WASHINGTON, D.C.--The Children's Dental Health Project has applauded the dental health-care provisions that were recently enacted as part of the health- care reform legislation signed into law by President Obama.
The provisions contained in the legislation represent an investment in the oral health of Americans, especially children.
Deemed by the U.S. Surgeon General a "silent epidemic," dental disease remains the most common childhood disease. It disproportionately affects low-income families who lack access to adequate care.
The provisions contained in the health-care reform legislation expand access to dental care for children and families and seek to strengthen the oral health of Americans while working to promote early and effective prevention.
"Good oral health is essential to good overall health," said U.S. Senator Jeff Bingaman, who helped lead the effort to include dental provisions in the legislation.
"This new law will help ensure that millions more Americans have access to dental care. This represents a major improvement to our nation's health-care safety net."
Added Dr. Burton Edelstein, founding chair of the Children's Dental Health Project: "With this legislation, and the historic CHIP reforms passed last year, millions more children are now assured of dental coverage and access to dental care. We have ensured that children's dental coverage is as important as their medical coverage."
Among the provisions directed specifically at improving America's oral health are:
* Expanded coverage. An investment in ensuring access to public and private dental coverage for children in America.
* Prevention. Dental disease prevention initiatives, including public education, school-based sealant programs in all 50 states and research grants to improve the prevention and management of tooth decay in young children.
* Tracking and monitoring. Resources for the Centers for Disease Control and other federal agencies to assess American's oral health and dental care with a special emphasis on pregnant women.
* Workforce development. Expanded education of dental professionals and those who train and educate future dental caregivers in rural areas and among underserved populations. Grants to allow study options for new dental care providers.
* Safety net improvements. Support for dental programs in school-based and community-based health centers. Creation of a new commission to study oral health-care workforce capacity.
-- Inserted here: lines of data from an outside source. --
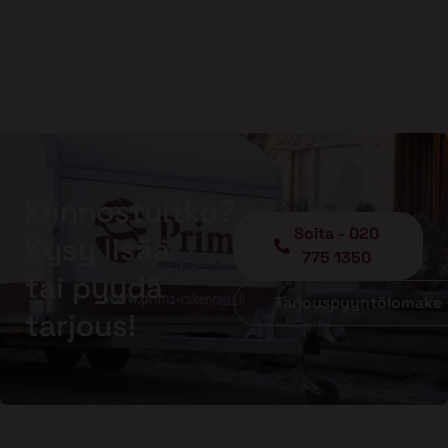
Kiinnostuitko?
Soita - 020
Kysy lisää
775 1350
tai pyydä
Tarjouspyyntölomake
tarjous!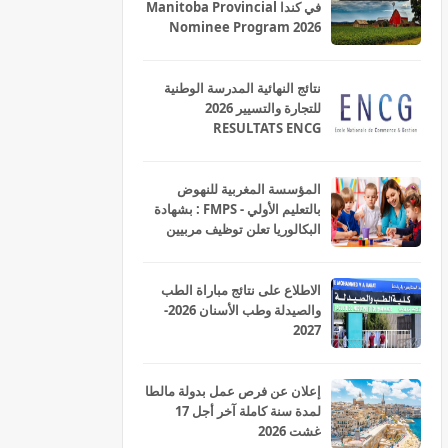
في كندا Manitoba Provincial
Nominee Program 2026
نتائج النهائية المدرسة الوطنية
للتجارة والتسيير 2026
RESULTATS ENCG
المؤسسة المغربية للنهوض
بالتعليم الأولي - FMPS : بشهادة
البكالوريا تعلن توظيف مربيين
ومربيات للتعليم الاولي بمختلف
جهات و أقاليم المملكة 2026
الاطلاع على نتائج مباراة الطب
والصيدلة وطب الأسنان 2026-
2027
إعلان عن فرص عمل بدولة مالطا
لمدة سنة كاملة آخر أجل 17
غشت 2026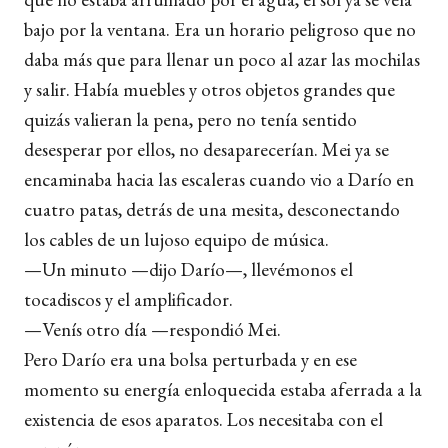
bajo por la ventana. Era un horario peligroso que no
daba más que para llenar un poco al azar las mochilas
y salir. Había muebles y otros objetos grandes que
quizás valieran la pena, pero no tenía sentido
desesperar por ellos, no desaparecerían. Mei ya se
encaminaba hacia las escaleras cuando vio a Darío en
cuatro patas, detrás de una mesita, desconectando
los cables de un lujoso equipo de música.
—Un minuto —dijo Darío—, llevémonos el
tocadiscos y el amplificador.
—Venís otro día —respondió Mei.
Pero Darío era una bolsa perturbada y en ese
momento su energía enloquecida estaba aferrada a la
existencia de esos aparatos. Los necesitaba con el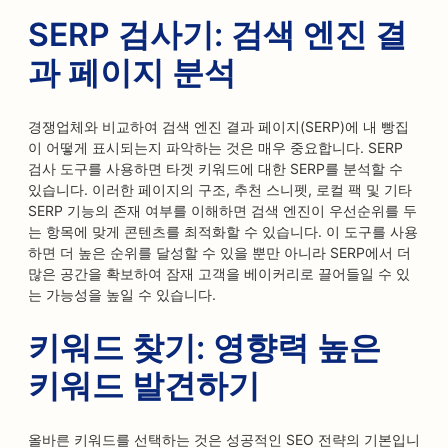
SERP 검사기: 검색 엔진 결
과 페이지 분석
경쟁업체와 비교하여 검색 엔진 결과 페이지(SERP)에 내 빵집
이 어떻게 표시되는지 파악하는 것은 매우 중요합니다. SERP
검사 도구를 사용하면 타겟 키워드에 대한 SERP를 분석할 수
있습니다. 이러한 페이지의 구조, 추천 스니펫, 로컬 팩 및 기타
SERP 기능의 존재 여부를 이해하면 검색 엔진이 우선순위를 두
는 항목에 맞게 콘텐츠를 최적화할 수 있습니다. 이 도구를 사용
하면 더 높은 순위를 달성할 수 있을 뿐만 아니라 SERP에서 더
많은 공간을 확보하여 잠재 고객을 베이커리로 끌어들일 수 있
는 가능성을 높일 수 있습니다.
키워드 찾기: 영향력 높은
키워드 발견하기
올바른 키워드를 선택하는 것은 성공적인 SEO 전략의 기본입니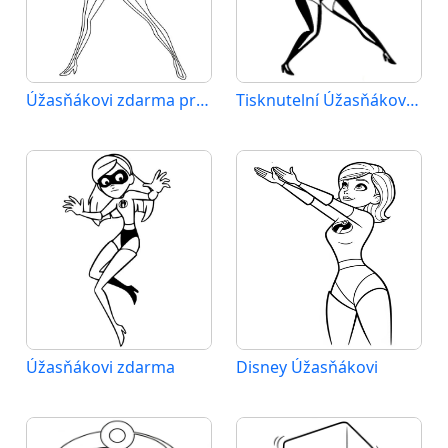
Úžasňákovi zdarma pro děti
Tisknutelní Úžasňákovi zadarmo
Úžasňákovi zdarma
Disney Úžasňákovi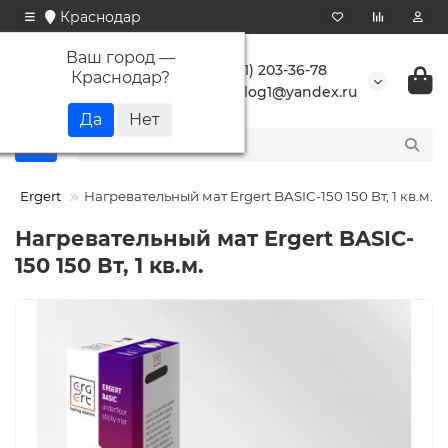
Краснодар
Ваш город —
+7 (861) 203-36-78
Краснодар
?
buranlog1@yandex.ru
Ergert
Нагревательный мат Ergert BASIC-150 150 Вт, 1 кв.м.
Нагревательный мат Ergert BASIC-
150 150 Вт, 1 кв.м.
* Infrastructure improvements. Support for states to bolster their dental public health programs through leadership development, oral health data collection and interpretation, and best use of science to improve oral health.
* Medicaid and CHIP. Expands Medicaid coverage and increases the federal government's contribution to Medicaid in all states, extends the CHIP program for five years, and addresses payment to dentists and other healthcare professionals through the Medicaid and CHIP Access and Payment Commission.